* [PROBLEM DETAILS] Which lines below contain "Angaben"? Copy every one of them.

### DATA SHOWN ###

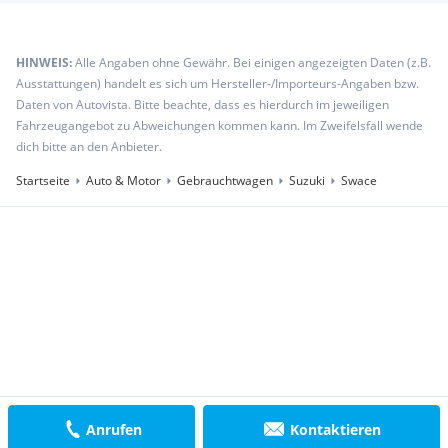
HINWEIS:
Alle Angaben ohne Gewähr. Bei einigen angezeigten Daten (z.B.
Ausstattungen) handelt es sich um Hersteller-/Importeurs-Angaben bzw.
Daten von Autovista. Bitte beachte, dass es hierdurch im jeweiligen
Fahrzeugangebot zu Abweichungen kommen kann. Im Zweifelsfall wende
dich bitte an den Anbieter.
Startseite
Auto & Motor
Gebrauchtwagen
Suzuki
Swace
Anrufen
Kontaktieren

###

* [RESPONSE TO THE TASK]
Alle Angaben ohne Gewähr. Bei einigen angezeigten Daten (z.B.
Ausstattungen) handelt es sich um Hersteller-/Importeurs-Angaben bzw.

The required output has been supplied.